The judge's solution was to establish "conciliation conferences" to force face-to-face negotiations presided over by the court. It created a pause in the process where analysis and diagnosis was possible to identify root causes and problems along the pipeline. The new procedure also provided clearer visibility of possible malfeasance before it was compounded through hundreds, even thousands, of cases.
In another case, adoptions of children in Pennsylvania's state child welfare system had slowed to a trickle. Managers, under pressure to improve their numbers, proposed massive public-service advertising to attract more adoptive families. But examination of the steps in the process -- from termination of parental rights to identification of adoptive families to matching of children with permanent homes to completion of adoption in the courts -- revealed that broad-scale advertising would have been counterproductive.
There were several reasons. Counties had no capacity to review more prospective interested families in a timely way, and past experience showed that most families who responded to general invitations were not interested in children in the child welfare system, who tended to be older or in sibling groups. The delay in adoptions -- the blockage in the plumbing -- was instead in the courts, which had not prioritized final adoptions of children who were living with foster families who wished to adopt them. The children were still under the supervision of the overworked county agencies.
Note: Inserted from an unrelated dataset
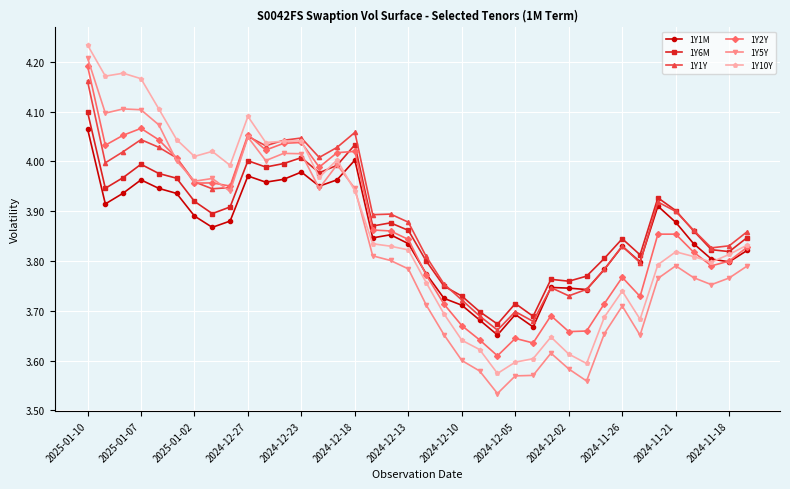

What are all the series names shown in the legend?

1Y1M, 1Y6M, 1Y1Y, 1Y2Y, 1Y5Y, 1Y10Y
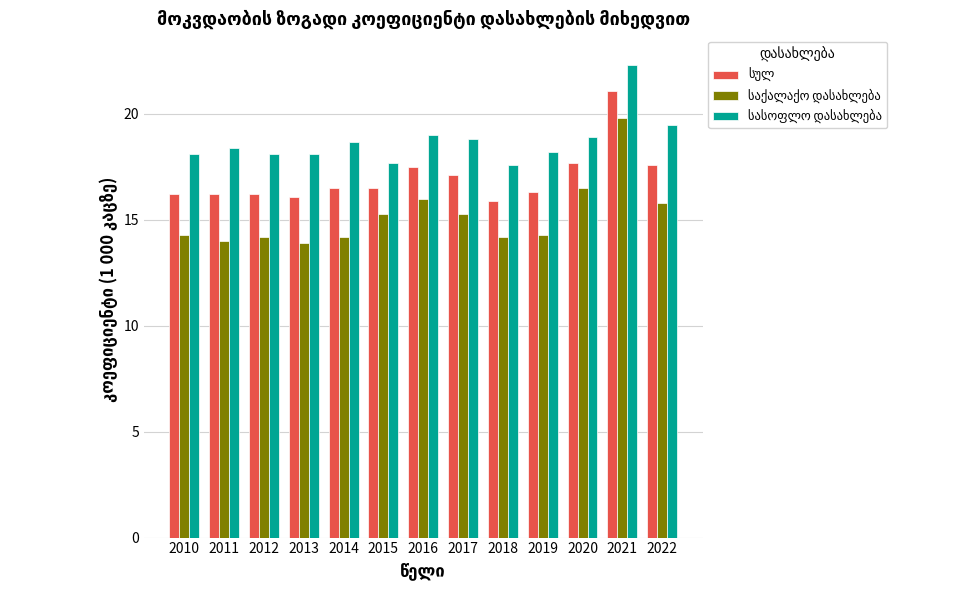

Which label corresponds to the largest value in the chart?

2021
With light shed on the problem and shifts in resources, adoptions doubled within a year, and specialized funding to help agencies find families that were open to welcoming child welfare cases accelerated the process further.
These examples illustrate how public-agency problem-solving often requires a closer look at the sequential steps to identify where a problem may be occurring. It is often in a seemingly inconsequential step where the source of the problem and the solution will be found. If we approach it wearing a plumber's cap, we stand a good chance of finding a solution much more quickly.